Map projection is the process of converting a spherical model onto a planar model, while preserving certain spatial characteristics, such as distance, area, or shape. Originally conceived by projecting from within the sphere, it enables the creation of accurate flat maps. However, one must be aware that not one projection type can accurately translate all the spatial characteristics from the sphere to the plane. Thus we have different projection types, namely conformal, equidistant, and equal area, each with distinct advantages and disadvantages that are used accordingly. All these different types, regardless of their accuracies and inaccuracies, all enable the convenient representation of maps on a planar surface, allowing easy distribution and storage of maps that would not be possible with globes.

Conformal map projections, such as Mercator and Gall stereographic above, preserve shape and local angles, creating a system of orthogonal latitude and longitude gridlines. Mercator specifically represents rhumb lines derived from an initial bearing as straight lines, and stereographic preserves the shape of circles. However, conformal maps distort area, which is made obvious by the disproportionate size of Antarctica in both Mercator and Gall stereographic examples. Equidistant map projections, such as cylindrical and conic above, represent accurate distances along designated lines and outward from the center. However this type of projection significantly distorts area sizes, and does not necessarily show true distances of the points along the center, as we can see in the inaccurate distance between the Americas and Australia in the equidistant conic example. Equal area map projections, such cylindrical and sinusoidal above, preserve respective areas but fail to accurately represent latitude-longitude grid angles. Cylindrical, also known as a Gall-Peters projection, only represent true distances along the 45th parallels north and south. On the other hand, sinusoidal represents the area of the Earth as the area between two symmetrically rotated cosine curves. We can clearly see in both cylindrical and sinusoidal equal area examples that these gridlines are distorted, simply by comparing both to the conformal Mercator example.

For the purpose of our lab, in which we measured the distance between Washington, D.C. and Kabul, we clearly see the distinctions between the types of map projections. To determine bearing we can look at both Mercator and Gall Stereographic conformal map projections. We see that the linearity in all directions dictates that traveling southeast in a straight line will conveniently get me from D.C. to Kabul. To determine true distance we can look at both cylindrical and conic equidistant map projections. We see that the even mapping of longitudes and latitudes dictates that the true distance between D.C. and Kabul is around 5,065 to 6,941 miles. And as obvious as its name says, we can accurately assess the areas of the United States and Afghanistan by referring to both cylindrical and sinusoidal equal area projections. I am certain that interchanging any of these projection types with the data we are seeking, will only result in false measurements.

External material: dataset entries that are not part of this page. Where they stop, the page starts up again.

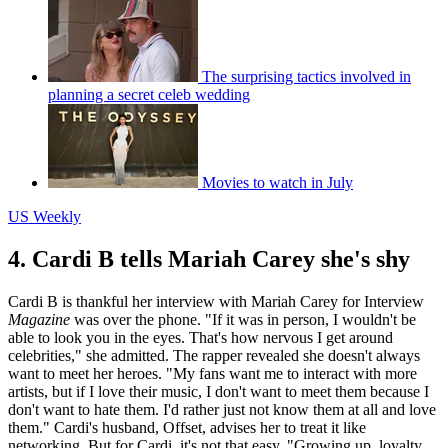
The surprising tactics involved in
planning a secret celeb wedding
Movies to watch in July
US Weekly
4. Cardi B tells Mariah Carey she's shy
Cardi B is thankful her interview with Mariah Carey for Interview
Magazine
was over the phone. "If it was in person, I wouldn't be
able to look you in the eyes. That's how nervous I get around
celebrities," she admitted. The rapper revealed she doesn't always
want to meet her heroes. "My fans want me to interact with more
artists, but if I love their music, I don't want to meet them because I
don't want to hate them. I'd rather just not know them at all and love
them." Cardi's husband, Offset, advises her to treat it like
networking. But for Cardi, it's not that easy. "Growing up, loyalty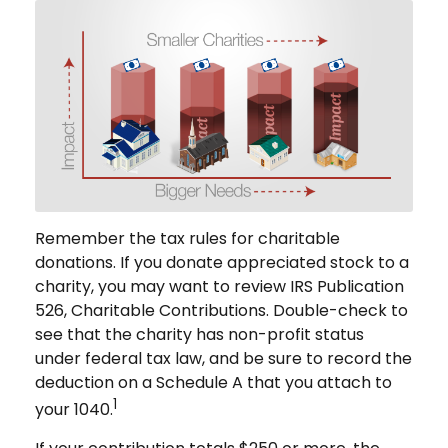
Remember the tax rules for charitable
donations. If you donate appreciated stock to a
charity, you may want to review IRS Publication
526, Charitable Contributions. Double-check to
see that the charity has non-profit status
under federal tax law, and be sure to record the
deduction on a Schedule A that you attach to
1
your 1040.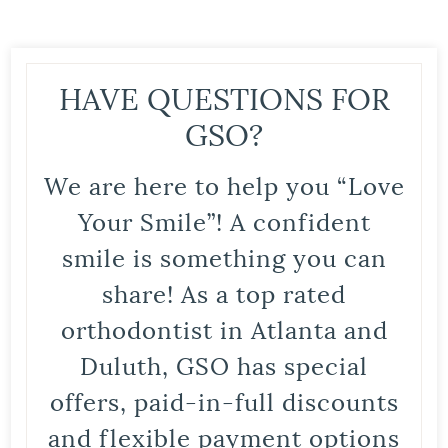
HAVE QUESTIONS FOR
GSO?
We are here to help you “Love
Your Smile”! A confident
smile is something you can
share! As a top rated
orthodontist in Atlanta and
Duluth, GSO has special
offers, paid-in-full discounts
and flexible payment options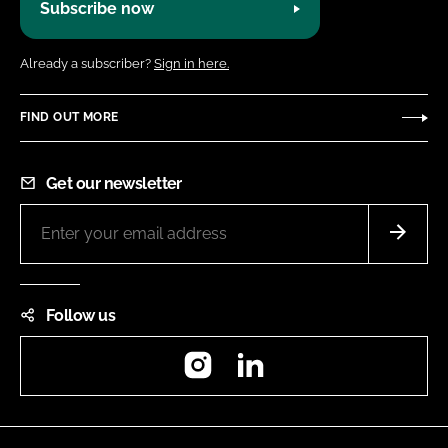
Subscribe now
Already a subscriber?
Sign in here.
FIND OUT MORE
Get our newsletter
Follow us
Instagram
LinkedIn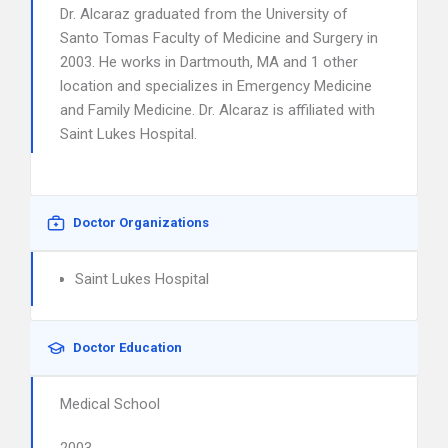
Dr. Alcaraz graduated from the University of
Santo Tomas Faculty of Medicine and Surgery in
2003. He works in Dartmouth, MA and 1 other
location and specializes in Emergency Medicine
and Family Medicine. Dr. Alcaraz is affiliated with
Saint Lukes Hospital.
Doctor Organizations
Saint Lukes Hospital
Doctor Education
Medical School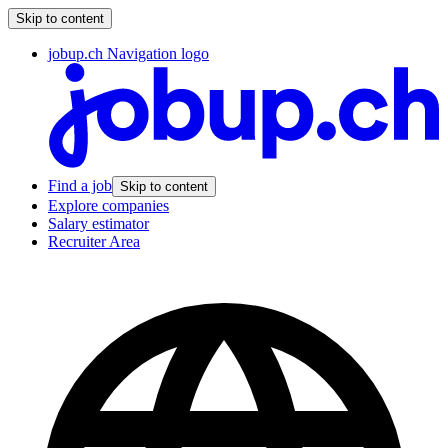
Skip to content
jobup.ch Navigation logo
Find a job
Skip to content
Explore companies
Salary estimator
Recruiter Area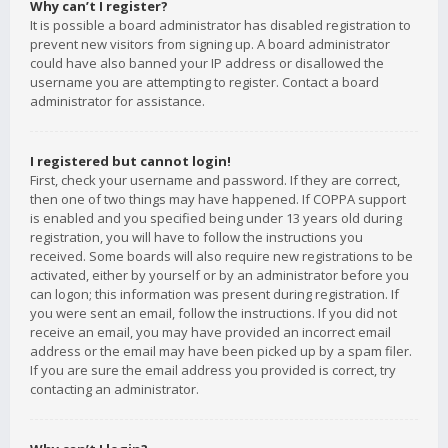
Why can’t I register?
It is possible a board administrator has disabled registration to
prevent new visitors from signing up. A board administrator
could have also banned your IP address or disallowed the
username you are attempting to register. Contact a board
administrator for assistance.
I registered but cannot login!
First, check your username and password. If they are correct,
then one of two things may have happened. If COPPA support
is enabled and you specified being under 13 years old during
registration, you will have to follow the instructions you
received. Some boards will also require new registrations to be
activated, either by yourself or by an administrator before you
can logon; this information was present during registration. If
you were sent an email, follow the instructions. If you did not
receive an email, you may have provided an incorrect email
address or the email may have been picked up by a spam filer.
If you are sure the email address you provided is correct, try
contacting an administrator.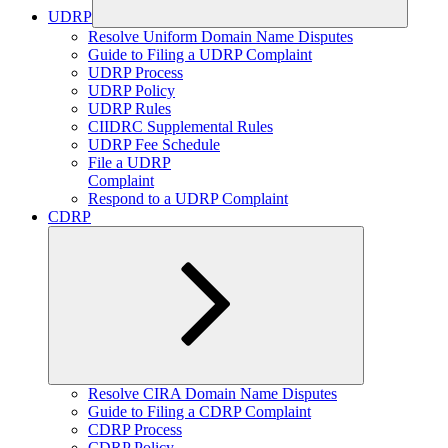
UDRP
Expand
Resolve Uniform Domain Name Disputes
child
Guide to Filing a UDRP Complaint
menu
UDRP Process
UDRP Policy
UDRP Rules
CIIDRC Supplemental Rules
UDRP Fee Schedule
File a UDRP
Complaint
Respond to a UDRP Complaint
CDRP
Expand
Resolve CIRA Domain Name Disputes
child
Guide to Filing a CDRP Complaint
menu
CDRP Process
CDRP Policy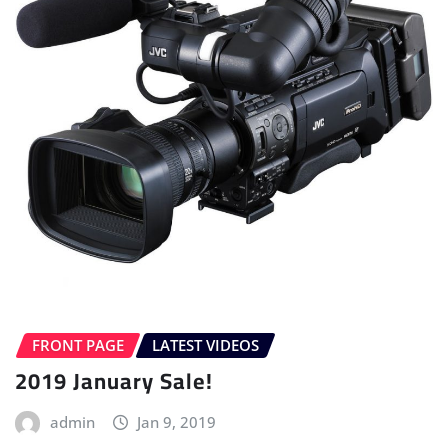
FRONT PAGE
LATEST VIDEOS
2019 January Sale!
admin
Jan 9, 2019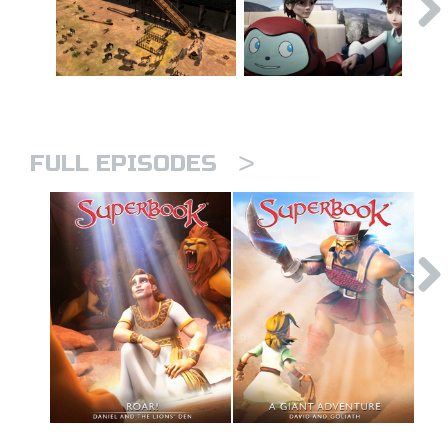
>
FULL EPISODES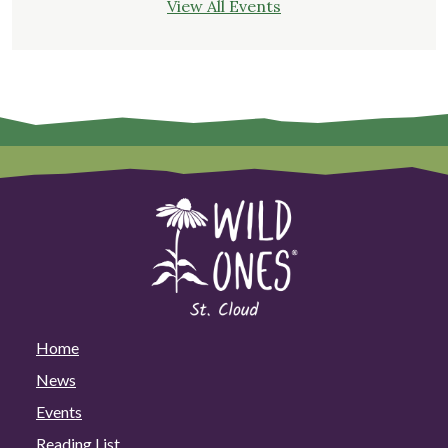
View All Events
Home
News
Events
Reading List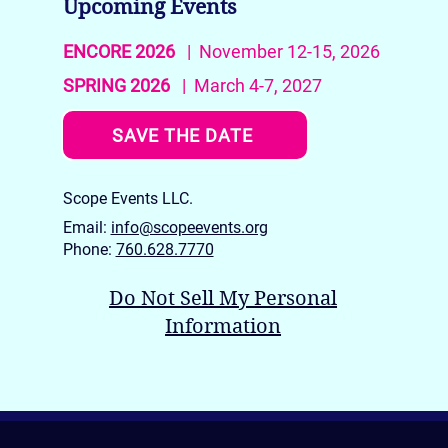
Upcoming Events
ENCORE 2026
| November 12-15, 2026
SPRING 2026
| March 4-7, 2027
SAVE THE DATE
Scope Events LLC.
Email:
info@scopeevents.org
Phone:
760.628.7770
Do Not Sell My Personal
Information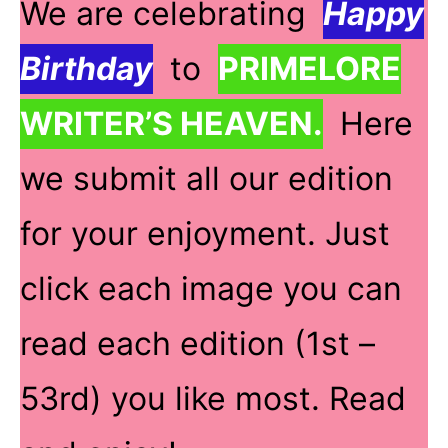
We are celebrating
Happy
Birthday
to
PRIMELORE
WRITER’S HEAVEN.
Here
we submit all our edition
for your enjoyment. Just
click each image you can
read each edition (1st –
53rd) you like most. Read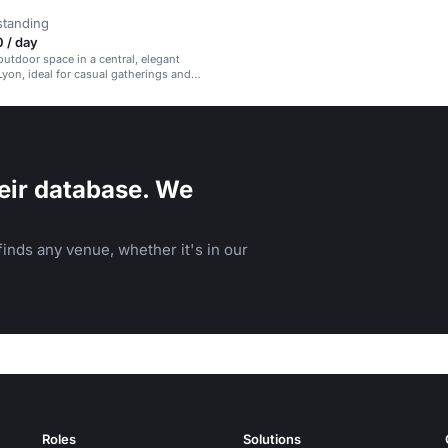
standing
 / day
utdoor space in a central, elegant
 Lyon, ideal for casual gatherings and
etings.
eir database. We
inds any venue, whether it's in our
Roles
Solutions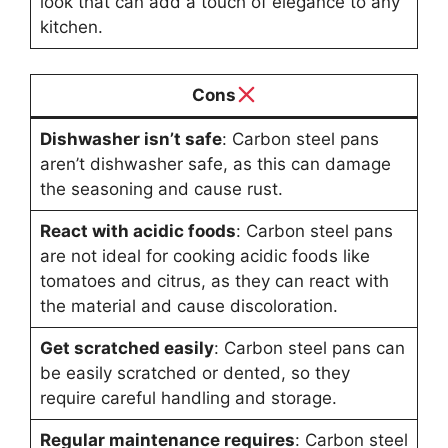
look that can add a touch of elegance to any
kitchen.
Cons
Dishwasher isn’t safe
: Carbon steel pans
aren’t dishwasher safe, as this can damage
the seasoning and cause rust.
React with acidic foods
: Carbon steel pans
are not ideal for cooking acidic foods like
tomatoes and citrus, as they can react with
the material and cause discoloration.
Get scratched easily
: Carbon steel pans can
be easily scratched or dented, so they
require careful handling and storage.
Regular maintenance requires
: Carbon steel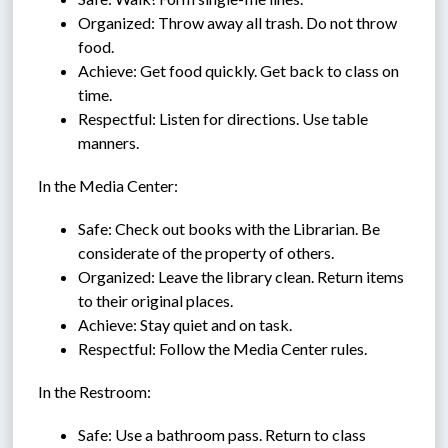
Organized: Throw away all trash. Do not throw 
food.
Achieve: Get food quickly. Get back to class on 
time.
Respectful: Listen for directions. Use table 
manners.
In the Media Center:
Safe: Check out books with the Librarian. Be 
considerate of the property of others.
Organized: Leave the library clean. Return items 
to their original places.
Achieve: Stay quiet and on task.
Respectful: Follow the Media Center rules.
In the Restroom:
Safe: Use a bathroom pass. Return to class 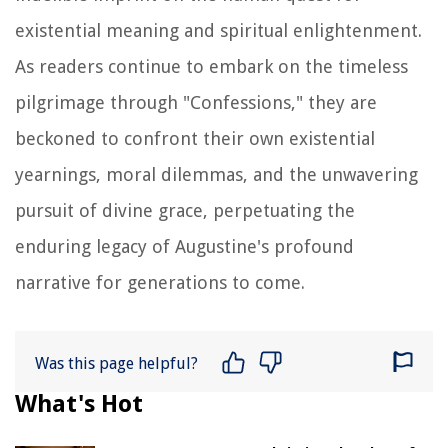
existential meaning and spiritual enlightenment.
As readers continue to embark on the timeless
pilgrimage through "Confessions," they are
beckoned to confront their own existential
yearnings, moral dilemmas, and the unwavering
pursuit of divine grace, perpetuating the
enduring legacy of Augustine's profound
narrative for generations to come.
Was this page helpful?
What's Hot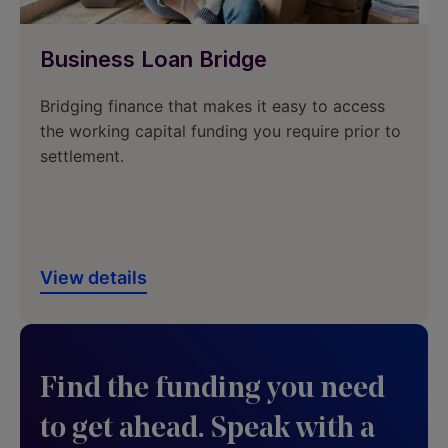
Business Loan Bridge
Bridging finance that makes it easy to access
the working capital funding you require prior to
settlement.
View details
Find the funding you need
to get ahead. Speak with a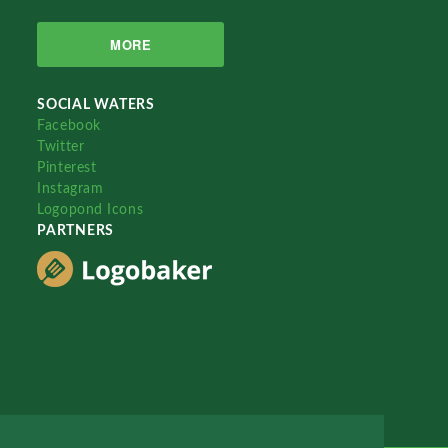
MORE
SOCIAL WATERS
Facebook
Twitter
Pinterest
Instagram
Logopond Icons
PARTNERS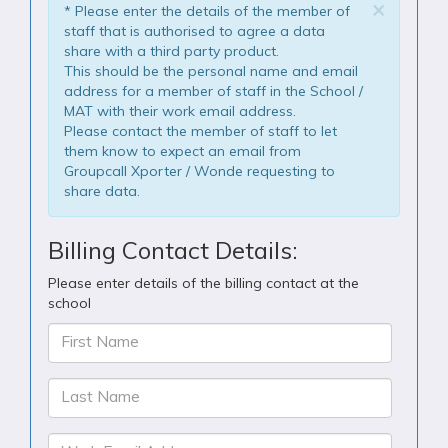
×
* Please enter the details of the member of
staff that is authorised to agree a data
share with a third party product.
This should be the personal name and email
address for a member of staff in the School /
MAT with their work email address.
Please contact the member of staff to let
them know to expect an email from
Groupcall Xporter / Wonde requesting to
share data.
Billing Contact Details:
Please enter details of the billing contact at the
school
First Name
Last Name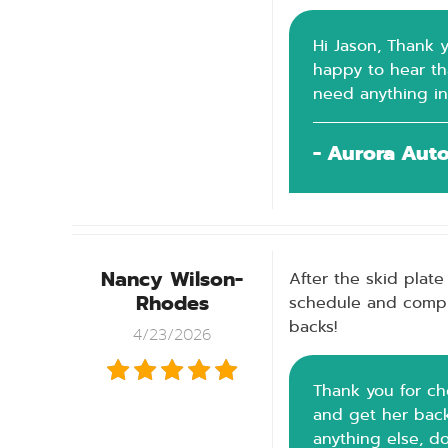
Hi Jason, Thank y
happy to hear tha
need anything in
- Aurora Aut
Nancy Wilson-
After the skid plate
Rhodes
schedule and comple
backs!
4/23/2026
Thank you for ch
and get her back 
anything else, d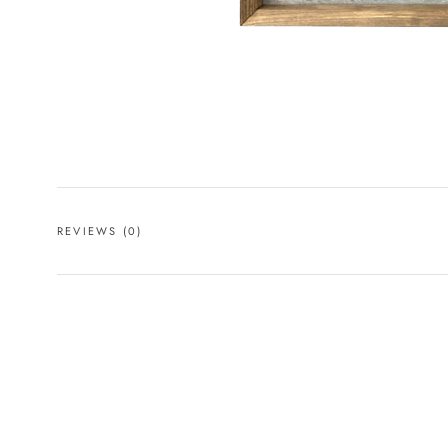
REVIEWS
(0)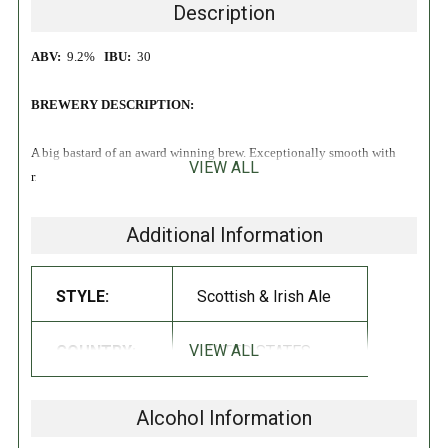
Description
ABV:
9.2%
IBU:
30
BREWERY DESCRIPTION:
A big bastard of an award winning brew. Exceptionally smooth with
VIEW ALL
rich maltiness & a touch of smoky peat character.
Formerly known as
'Fat Scotch'
!
Additional Information
STYLE:
Scottish & Irish Ale
VIEW ALL
COUNTRY:
UNITED STATES
Alcohol Information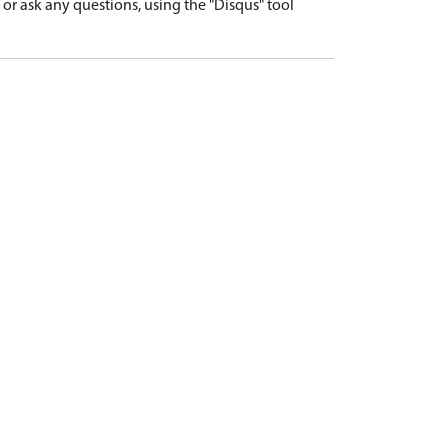
r ask any questions, using the "Disqus" tool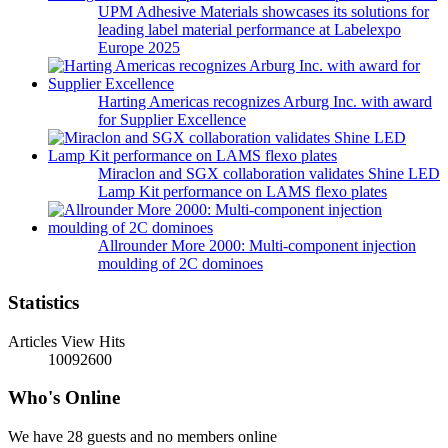
UPM Adhesive Materials showcases its solutions for
leading label material performance at Labelexpo
Europe 2025
Harting Americas recognizes Arburg Inc. with award
for Supplier Excellence
Miraclon and SGX collaboration validates Shine LED
Lamp Kit performance on LAMS flexo plates
Allrounder More 2000: Multi-component injection
moulding of 2C dominoes
Statistics
Articles View Hits
10092600
Who's Online
We have 28 guests and no members online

All map projections have both positive and negative implications depending on what information is being sought. Because it is obviously impossible to accurately translate all spatial data from a sphere to a plane, each projection will preserve some characteristics while significantly distorting the rest. As mentioned before each map projection has its proper use, which is why any spatial analysis can be rendered erroneous if the wrong type of projection is chosen. This is the reason why it is important to be aware of how each map projection was created, and what spatial data it excels in translating from the three dimensional to the two dimensional domain.